+++ BAGIAN DOKUMEN

ACEH, SUMUTPOS.CO – Malam puncak pergelaran Miss Indonesia 2015 akan digelar Senin (16/2) besok, dan ditayangkan live di salah satu stasiun TV swasta pada pukul 21.00 WIB. Bagi sebagian besar masyarakat provinsi lain di Indonesia, mereka mendukung wakilnya di ajang tersebut. Namun, itu tidak berlaku bagi wakil Aceh.
Wakil Aceh untuk tahun ini dalam Miss Indonesia 2015 adalah Ratna Nurlia Alfiandini yang berasal dari Surabaya. Menurut informasi yang diperoleh Harian Rakyat Aceh, Ratna adalah wanita kelahiran Surabaya, 17 Desember 1994. Ia tercatat sebagai mahasiswa Fakultas Kedokteran Gigi Universitas Airlangga Surabaya saat ini.
Sepertinya bukanlah sebuah kebanggaan bagi masyarakat Aceh memiliki wakil yang disebut salah satu ajang bergengsi di Indonesia. Provinsi yang menjunjung tinggi syariat Islam ini tidak ingin memiliki wakil di ajang tersebut.
Hal ini dibuktikan dari sejumlah komentar disosial media dan dunia nyata yang tidak begitu nyaman dengan penampilan Ratna Nurlia Alfiandini karena tidak menggunakan jilbab.
“Dia sudah melanggar syariat Aceh, melanggar yang dibanggakan oleh masyarakat Aceh. Seharusnya dia tau bagaimana Aceh. Jika memang takut tidak menang karena pakai jilbab, jangan bawa nama Aceh, karena Aceh negeri Syariat,” ujar ketua umum Pelajar Islam Indonesia (PII) provinsi Aceh.
Gadis berkulit putih yang tidak mengenakan jilbab ini juga berprofesi sebagai model foto dan catwalk. Kakek neneknya disebut asli Sigli, Kabupaten Pidie. Ia juga dikabarkan pernah tinggal di Takengon dan Sigli.

++++++
+++ DATA YANG DIBERIKAN

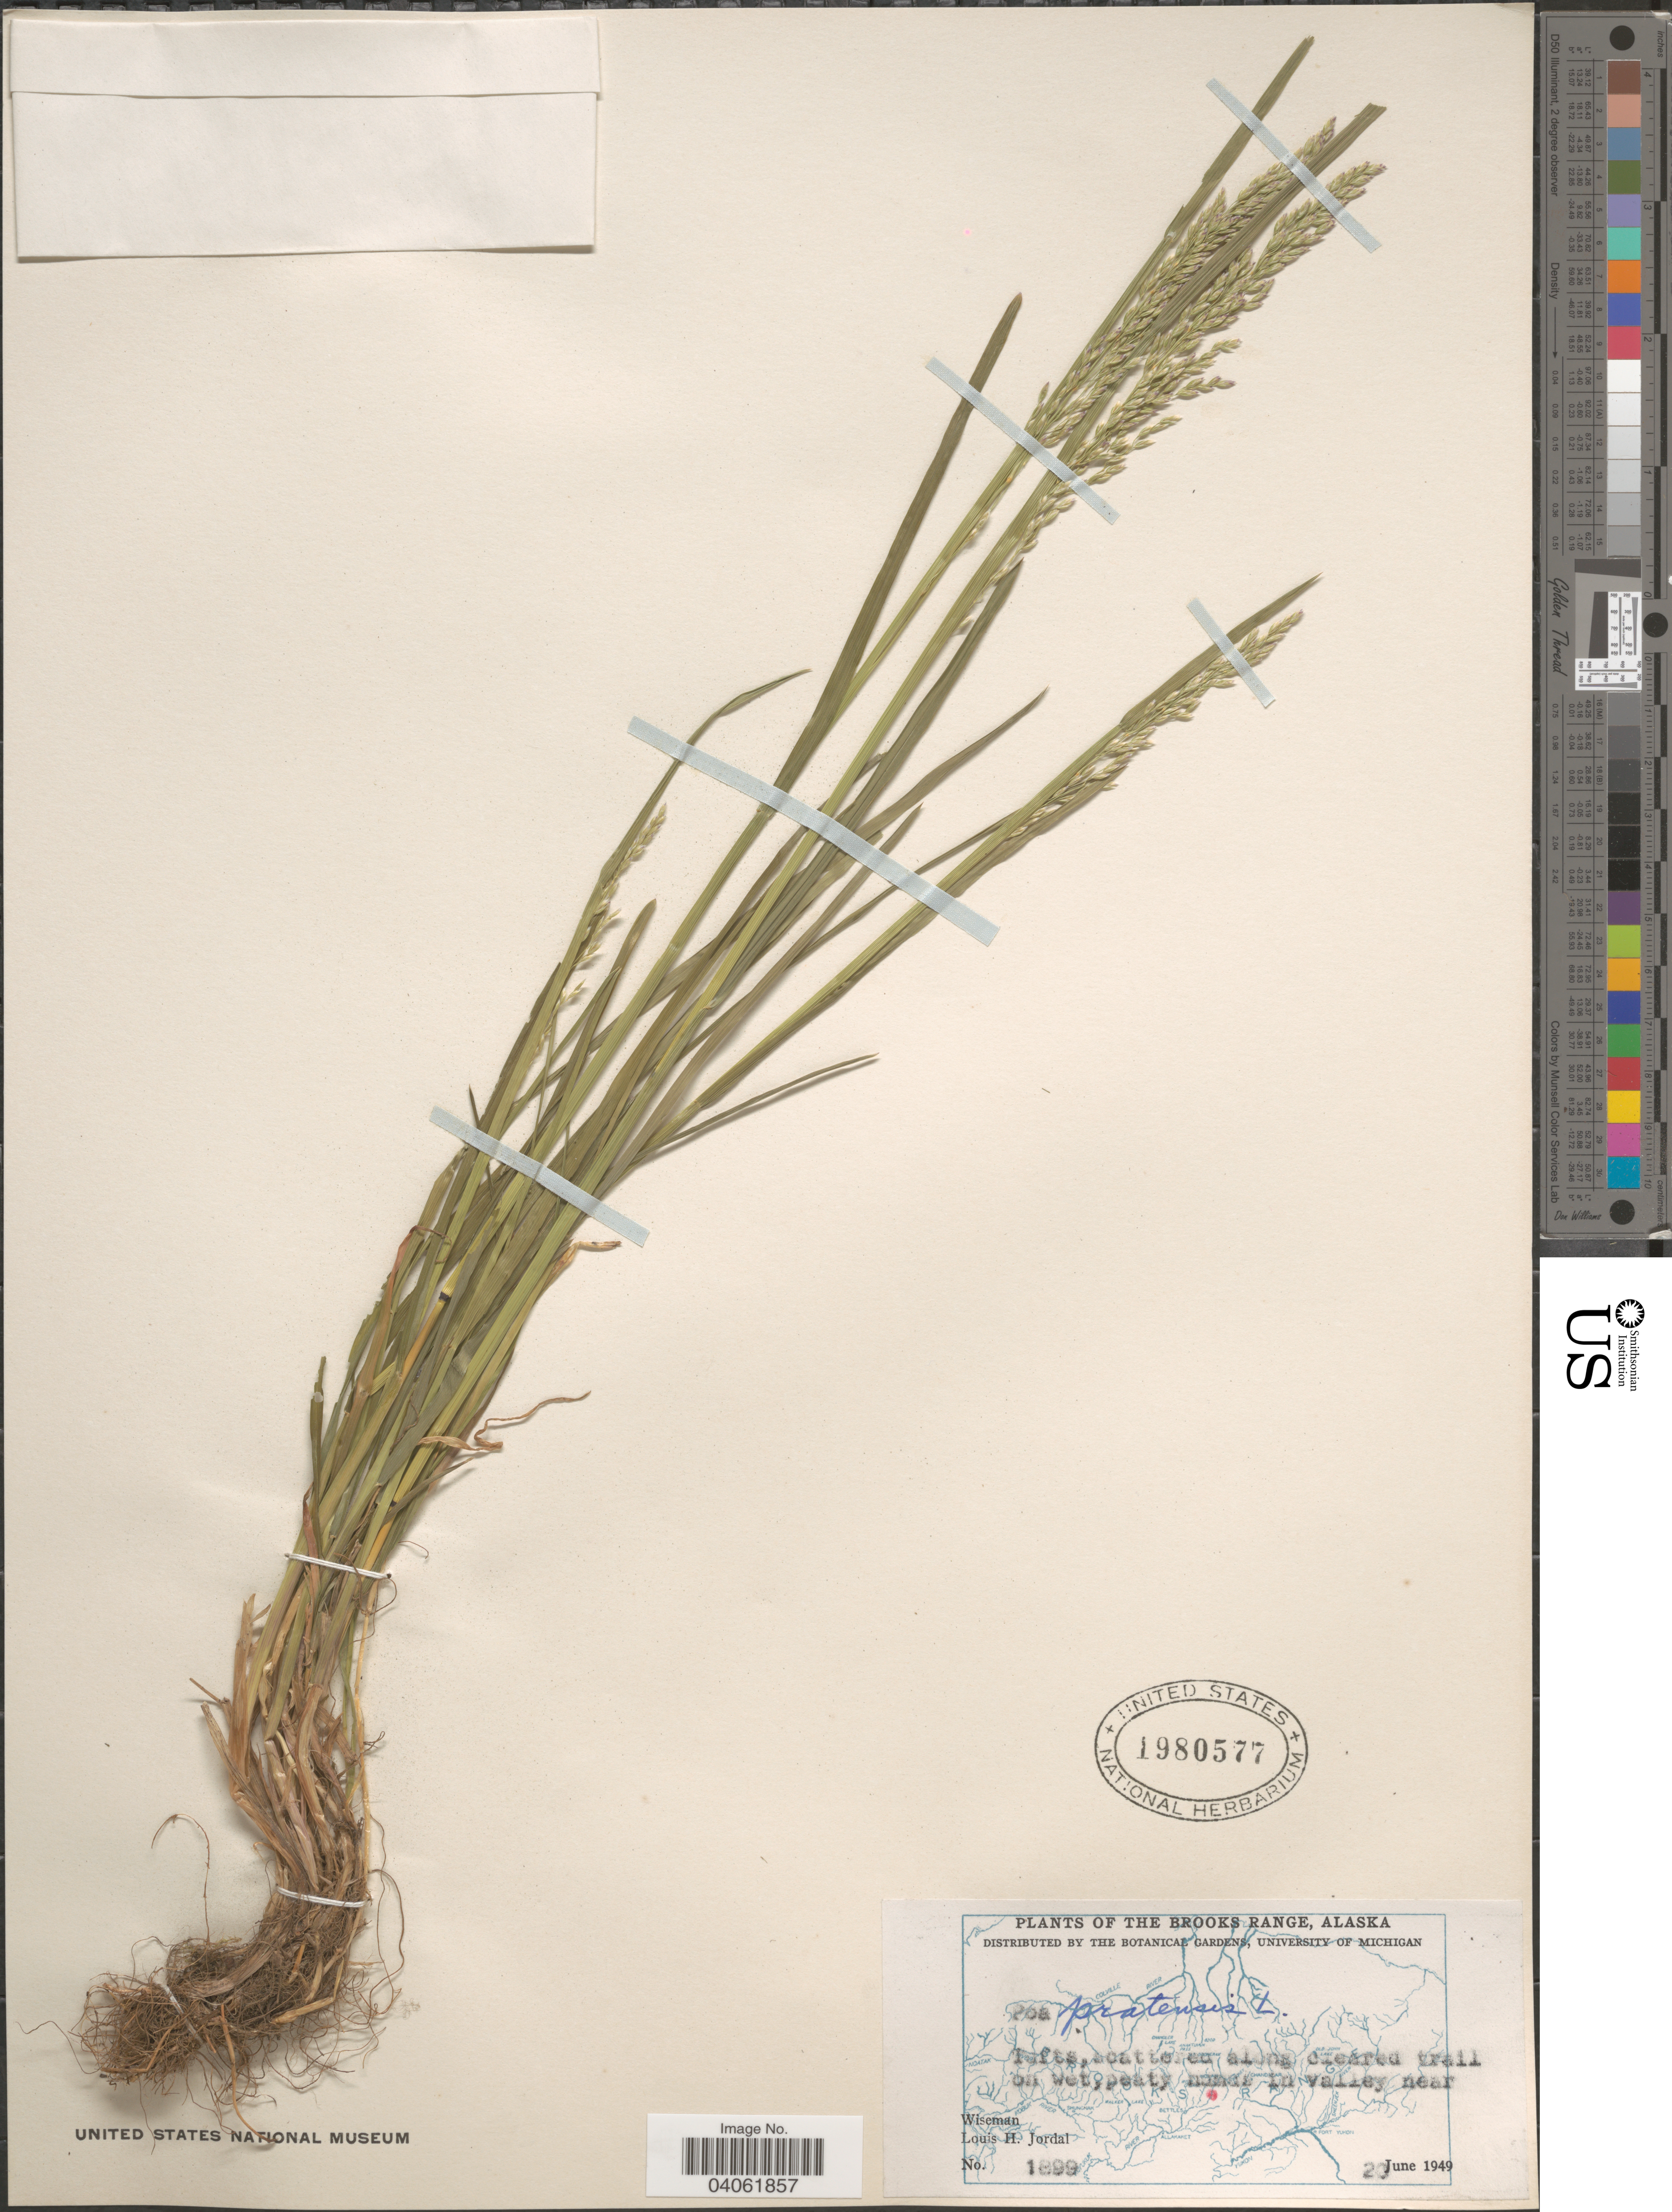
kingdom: Plantae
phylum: Tracheophyta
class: Liliopsida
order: Poales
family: Poaceae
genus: Poa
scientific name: Poa pratensis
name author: L.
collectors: L. Jordal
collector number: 1899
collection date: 1949-06-20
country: United States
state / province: Alaska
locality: The Brooks Range. In valley near Wiseman.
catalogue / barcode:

++++++

— PETUNJUK TUGAS —
A: Menurut berita tentang wakil Aceh di Miss Indonesia 2015, di fakultas dan universitas mana Ratna Nurlia Alfiandini tercatat sebagai mahasiswa?
B: Tuliskan lanjutan berita tentang wakil Aceh di Miss Indonesia 2015, dimulai setelah kalimat terakhirnya.
Data ini tidak berhubungan dengan berita di atas.

— JAWABAN —
A: Fakultas Kedokteran Gigi Universitas Airlangga Surabaya.

B:
Ajang kontes kecantikan di Indonesia seperti Miss Indonesia, selalu mendapat kecaman dari Aceh, dikarenakan beberapa wakil Aceh yang ikut ke ajang tersebut jarang menggunakan jilbab dan bertolak belakang dengan budaya Aceh yang Islami.
Ketua BEM Unsyiah Muhammad Hamzah berharap pemerintah mengambil sikap tegas. “Menurut saya tidak seharusnya dia mewakili Aceh dengan penampilan yang sangat tidak mencerminkan perempuan Aceh yang berkarakter Islami. Saya Berharap kepada pemerintah mengambil sikap tegas untuk menolak dia karena justru memberi citra buruk untuk Aceh,” ungkapnya.
Senada dengan Hamzah, salah satu kader Pelajar Islam Indonesia (PII) Aceh, Ahmad Yanis juga mengharapkan ketegasan dari pemerintah dalam mengambil sikap demi syariat Islam di bumi Serambi Mekkah.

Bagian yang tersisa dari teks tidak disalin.